Type of Eatery: Vegetarian
Opening Hours: 11:30am – 3.30pm (last order at 2pm); 5.30pm – 10pm (last order at 9pm)
Sufood, which is owned by Taiwan’s largest restaurant chain, has been making waves since opening in Singapore earlier in May. Sufood fills a sizeable space on the second floor of Raffles City with its bright, inviting and playful decor. Options are fairly extensive, and you may order ala carte if you wish, but most would opt for the “8-course” set meal – $25 will get you a starter, bread, vinegar, salad, soup, main, dessert and a drink (the last 5 of which can be chosen from the whole range of options in the menu). Sufood markets itself as serving Italian-inspired vegetarian cuisine, but if you’re a purist like me, you’ll have to manage your expectations – the menu is more accurately described as typical Western fare, with a focus on simple “Italian” mains, and scattered with a few Chinese options. The ingredients used were minimally processed and the vegan dishes I tried were mostly light and healthy. Dishes containing milk, eggs and garlic/onion are also clearly marked out. Service was prompt and helpful, although they seemed to have been in a rush to serve each course more quickly than they should have. And now for a review of all the dishes I tried in each course –
I would recommend you move your way along the SUFOOD Appetizer from right to left – the tiny columns of poached Japanese yuca root were refreshing and slightly creamy, but its character was rather overwhelmed by the sugary blueberry coulis. The adjacent stack of white water snowflake greens were light in flavour and had a pleasant crunch. A savoury cherry tomato jelly surrounding a dried (you guessed it) cherry tomato and spiked with a hint of vinegar rounded it off.
Bread / Vinegar
The Rosemary Breadsticks were essentially crunchy batons that were dry, bland and devoid of texture within. You would get to choose from the mustard dip (not vegan) or the blueberry dip, which was similar to the blueberry coulis used in the appetizer – both were too sweet and tasted processed.

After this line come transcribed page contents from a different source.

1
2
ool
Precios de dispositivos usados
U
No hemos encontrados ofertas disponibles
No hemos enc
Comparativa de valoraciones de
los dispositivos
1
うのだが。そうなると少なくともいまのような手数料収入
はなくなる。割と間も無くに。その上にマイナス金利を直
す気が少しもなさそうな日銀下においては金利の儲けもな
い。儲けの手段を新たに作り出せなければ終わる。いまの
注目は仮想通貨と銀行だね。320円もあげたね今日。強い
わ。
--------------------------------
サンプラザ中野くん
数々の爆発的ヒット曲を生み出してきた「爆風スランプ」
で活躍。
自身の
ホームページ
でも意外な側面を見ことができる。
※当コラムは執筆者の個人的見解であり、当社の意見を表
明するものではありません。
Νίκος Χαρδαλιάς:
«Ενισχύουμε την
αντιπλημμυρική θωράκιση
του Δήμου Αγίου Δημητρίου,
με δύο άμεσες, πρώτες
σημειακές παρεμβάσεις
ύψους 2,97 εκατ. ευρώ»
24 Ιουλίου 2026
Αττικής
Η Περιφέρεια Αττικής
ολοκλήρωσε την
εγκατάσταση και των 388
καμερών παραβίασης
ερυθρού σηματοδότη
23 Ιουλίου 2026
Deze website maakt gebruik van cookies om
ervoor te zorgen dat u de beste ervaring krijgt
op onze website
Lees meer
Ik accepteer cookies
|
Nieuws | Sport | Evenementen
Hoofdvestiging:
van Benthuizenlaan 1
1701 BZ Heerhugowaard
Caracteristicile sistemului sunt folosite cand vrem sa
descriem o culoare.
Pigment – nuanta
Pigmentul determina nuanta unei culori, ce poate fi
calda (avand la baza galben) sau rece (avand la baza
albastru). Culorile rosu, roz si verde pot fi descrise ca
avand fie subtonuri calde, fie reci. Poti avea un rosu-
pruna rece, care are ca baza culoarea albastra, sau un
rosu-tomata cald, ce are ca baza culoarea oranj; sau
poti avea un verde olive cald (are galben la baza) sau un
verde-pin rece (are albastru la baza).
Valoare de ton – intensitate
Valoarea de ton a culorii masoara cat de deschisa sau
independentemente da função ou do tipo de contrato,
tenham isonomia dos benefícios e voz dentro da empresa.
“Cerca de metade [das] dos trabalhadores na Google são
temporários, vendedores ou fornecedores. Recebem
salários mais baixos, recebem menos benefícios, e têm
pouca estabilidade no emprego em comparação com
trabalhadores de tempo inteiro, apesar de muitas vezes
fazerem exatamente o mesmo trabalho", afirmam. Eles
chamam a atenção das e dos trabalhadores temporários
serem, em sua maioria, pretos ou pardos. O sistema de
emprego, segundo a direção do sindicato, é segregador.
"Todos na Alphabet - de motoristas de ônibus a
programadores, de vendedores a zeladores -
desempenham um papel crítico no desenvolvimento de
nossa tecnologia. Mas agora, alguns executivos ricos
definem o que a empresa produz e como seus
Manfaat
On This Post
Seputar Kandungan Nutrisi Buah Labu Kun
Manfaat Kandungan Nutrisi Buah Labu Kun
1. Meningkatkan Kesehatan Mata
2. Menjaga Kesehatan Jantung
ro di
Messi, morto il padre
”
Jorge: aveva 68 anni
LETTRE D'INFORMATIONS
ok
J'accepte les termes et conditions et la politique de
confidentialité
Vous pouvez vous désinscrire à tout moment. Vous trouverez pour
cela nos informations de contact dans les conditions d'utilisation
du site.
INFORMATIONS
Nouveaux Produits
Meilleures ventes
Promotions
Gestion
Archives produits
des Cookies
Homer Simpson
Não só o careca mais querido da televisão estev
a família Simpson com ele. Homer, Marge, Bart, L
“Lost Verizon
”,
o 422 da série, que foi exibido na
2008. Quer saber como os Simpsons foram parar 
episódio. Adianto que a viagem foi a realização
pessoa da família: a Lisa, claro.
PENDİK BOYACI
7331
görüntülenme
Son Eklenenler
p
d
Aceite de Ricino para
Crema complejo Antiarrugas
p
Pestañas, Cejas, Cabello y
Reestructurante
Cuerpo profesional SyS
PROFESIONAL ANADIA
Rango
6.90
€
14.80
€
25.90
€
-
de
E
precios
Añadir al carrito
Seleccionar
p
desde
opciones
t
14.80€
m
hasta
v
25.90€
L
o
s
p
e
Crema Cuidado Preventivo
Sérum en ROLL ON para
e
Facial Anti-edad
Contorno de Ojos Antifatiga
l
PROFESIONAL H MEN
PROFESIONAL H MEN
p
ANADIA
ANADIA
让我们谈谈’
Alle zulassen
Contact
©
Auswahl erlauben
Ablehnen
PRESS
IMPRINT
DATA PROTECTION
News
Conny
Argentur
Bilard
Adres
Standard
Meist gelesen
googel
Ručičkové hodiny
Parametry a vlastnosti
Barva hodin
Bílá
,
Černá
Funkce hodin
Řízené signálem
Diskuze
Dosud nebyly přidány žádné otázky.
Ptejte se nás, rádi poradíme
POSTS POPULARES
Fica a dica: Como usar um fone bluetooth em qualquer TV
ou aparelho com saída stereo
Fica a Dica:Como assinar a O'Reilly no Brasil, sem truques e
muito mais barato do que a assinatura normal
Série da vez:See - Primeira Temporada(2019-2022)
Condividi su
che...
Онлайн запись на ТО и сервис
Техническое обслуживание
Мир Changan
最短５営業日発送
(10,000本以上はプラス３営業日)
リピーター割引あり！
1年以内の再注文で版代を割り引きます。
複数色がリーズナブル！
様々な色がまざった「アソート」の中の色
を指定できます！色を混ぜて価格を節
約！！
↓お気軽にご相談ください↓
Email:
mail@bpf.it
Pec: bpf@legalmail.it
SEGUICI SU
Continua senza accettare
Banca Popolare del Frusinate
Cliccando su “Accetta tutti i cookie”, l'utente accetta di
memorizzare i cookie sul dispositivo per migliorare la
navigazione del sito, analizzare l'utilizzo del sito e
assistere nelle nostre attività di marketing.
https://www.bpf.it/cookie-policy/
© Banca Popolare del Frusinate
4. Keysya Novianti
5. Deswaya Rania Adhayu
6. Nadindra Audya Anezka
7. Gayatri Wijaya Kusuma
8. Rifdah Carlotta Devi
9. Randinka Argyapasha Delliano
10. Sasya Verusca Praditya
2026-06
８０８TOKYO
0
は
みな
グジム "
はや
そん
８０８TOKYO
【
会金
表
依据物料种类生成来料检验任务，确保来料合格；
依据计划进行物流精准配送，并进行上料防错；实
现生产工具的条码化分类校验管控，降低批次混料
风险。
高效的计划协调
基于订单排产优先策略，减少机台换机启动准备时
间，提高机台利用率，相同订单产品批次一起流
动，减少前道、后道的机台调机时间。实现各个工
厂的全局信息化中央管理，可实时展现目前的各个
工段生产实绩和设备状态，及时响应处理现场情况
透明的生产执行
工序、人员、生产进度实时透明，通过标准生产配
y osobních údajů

The rose-coloured Mulberry Vinegar was pleasant in flavour but also fairly sweet, and probably had added sugar to tame its natural acidity.
The simple, balsamic-glazed Mushroom Salad might actually have been my favourite course of the meal – fresh, plump button mushrooms and shitake mushrooms were accompanied by lightly steamed, and still slightly crunchy, broccoli florets, sweet cherry tomatoes and Japanese cucumber.
Thin slices of lotus root and burdock root, as well as soft cashews and gingko nuts, formed part of the savoury stew in the Root Soup. This would still be my pick despite it having been a tad too salty.
Next in line was the Mushroom & Pea Pottage. Button, shitake and king oyster mushrooms lent a strong earthy flavour to the creamy, and slightly chunky, base of blended sweet peas.
The Cream of Pumpkin Soup used soymilk to great effect in achieving a creamy texture without being dense, but it missed the natural sweetness of pumpkin and turned out bland.
And finally, just as one begins to feel stuffed, the main course arrives. To get to the crux of the Wild Mushroom Charcoal Tagliatelle, which came recommended – the charcoal tagliatelle, while fragrant, were nothing close to al dente. They were soft and tended to clump together, but they were pleasant enough if you were to regard them as regular noodles. I enjoyed the tender yet substantial rings of king oyster mushrooms, which were sauteed in light olive oil and vinegar, as well as very generous doses of garlic, onion and pepper. Fresh green leaves and cherry tomatoes served as a contrast to the more robust ingredients. All in all, the dish was unexceptional in terms of taste and texture (the amount of pepper used was overpowering), but it did use interesting ingredients and served as an adequate main dish. I also liked the serving size, which was far more manageable than the cheese-laden vegetarian mains my counterparts were having.
Dessert / Drinks
The meal was concluded with a light, mildly sweet Osmanthus Flower Jelly speckled with chrysanthemum flowers, and a Chamomile Tea with a hint of yuzu flavour and tiny, sweet chunks of yuzu.
Conclusion: More than the quality of its food in terms of taste and texture (which was average), Sufood banks on the variety, presentation and wholesomeness of their dishes. Coupled with fun vibes and great service, Sufood was on the whole an enjoyable experience, particularly for the veg-inclined.